My resolve threatened to dissolve. Had Conrad actually done something for someone else? Someone he didn’t even know?
“How would that look at my hearing?”
But of course. It was all about him. It was always all about him.
“Ah, so you saved her to make yourself look good, is that it?”
He puffed out his cheeks, eyes jumping around, looking anywhere but at me. “Well, that was the icing on the cake, of course. But I really wanted to save Lisa.”
“Theresa,” I corrected. I drew a deep breath, actually needing one, to force the following words out. “Well, whatever your motivation, you accomplished something noble today so you deserve to be recognized for it.
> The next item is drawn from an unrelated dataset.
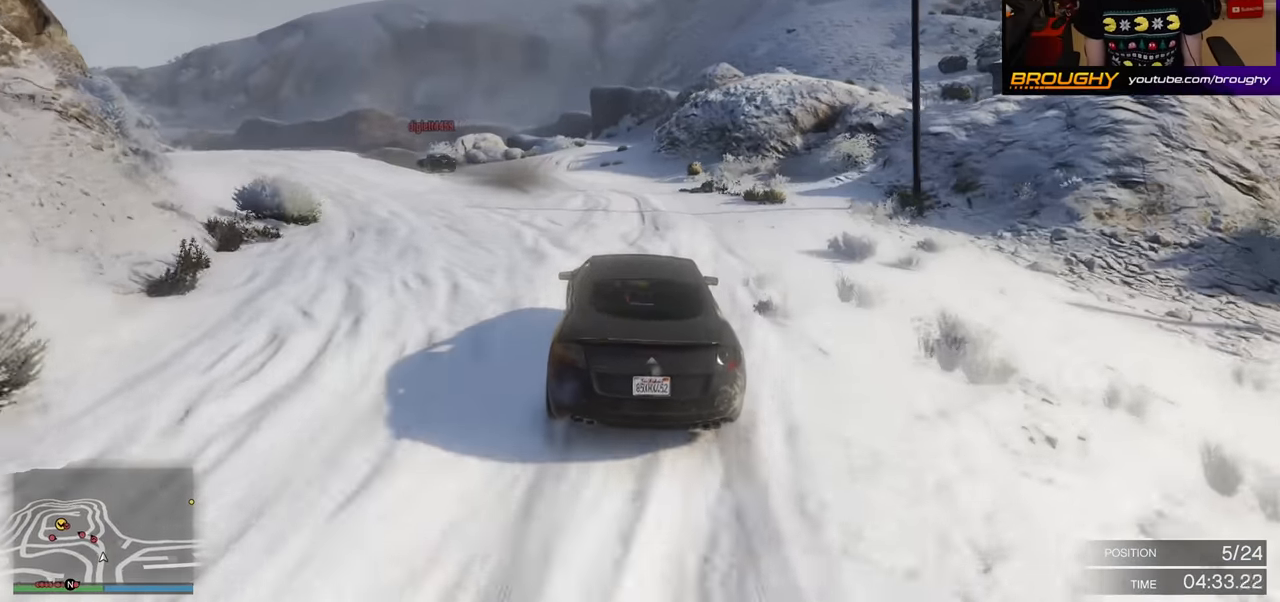
{"buttons": ["R2"], "left_stick": "center", "right_stick": "center", "events": [[417, "left_stick", "center"]]}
Thank you.” I surprised myself by realizing I meant it.
Conrad met my gaze for a moment, then he quickly looked away. He might have manipulated a lot of people into a lot of things, but he must rarely have earned anyone’s genuine gratitude. He cleared his throat but didn’t speak.
“So while you’re doing noble things, I’m asking you again if you could see your way clear to returning Shannon’s body to her. You’ve lived a long and wonderful life. It’s her turn now. You know it’s the right thing to do.”
Conrad took a step back, as if I could somehow force him to relinquish his daughter’s body. “Don’t be ridiculous. Why would I do that?”
“Firstly, because she’s fading. Unlike mine was, Shannon’s body isn’t lying somewhere with a room for rent sign on her chest. It
has
a soul—you. So she’s excess and excess gets trimmed. If she’s out of her body much longer, she’ll fade away to nothing.” I reached one hand through the bars, imploring him. “If she fades away, then her soul is done. Nada. Zip. She won’t go to Hell. She won’t ever get to Heaven and she won’t get reincarnated. She’ll just . . . fade.”
Conrad fidgeted, something I never thought I’d see him do. “So give her that body,” he said, gesturing at me. “You’re dead so you shouldn’t have it.”
“Right back at you,” I said, enjoying watching him squirm. “She can’t. She’s grown too weak to leap into any body but her own.” If Conrad noticed I wasn’t arguing to give the body back to its rightful owner, he didn’t mention it. He probably figured that since he didn’t care about Theresa, I didn’t either. His only frame of reference for viewing the world was his own selfish point of view. I imagined he’d always worked from that distrustful stance.
“Listen, Conrad. You know that Dante and I, as Reapers, cannot force you to give up that body, right?”
“Yes, I’m counting on it.”
“Okay. You always taught me to find common ground when negotiating, so we can both agree on that, right?”
Conrad looked both proud of himself for having mentored me well and suspicious as hell for where I was going with this. Conrad, you put the “con” in conflicted.
Finally he jerked his head up and down once. “Go on.”
“Okay. And you may know that the reason Dante and I haven’t taken Shannon’s soul back to Hell with us to file a Wrongful Termination Appeal is because of how long it took me to get my Wrongful Reapage Appeal through the system.”
“And it was denied,” he tossed in my face with glee.
“And it was denied. So we don’t want to take that chance. We’re hoping instead that you’ll see reason and give your daughter her body back voluntarily.”
“Not going to happen,” he said conversationally. He was beginning to enjoy this since he held all the cards.
“But giving Shannon’s body back to its rightful owner voluntarily will reflect positively on you when you do get to Hell. It’s the same ‘icing’ logic as you applied to saving Theresa today.”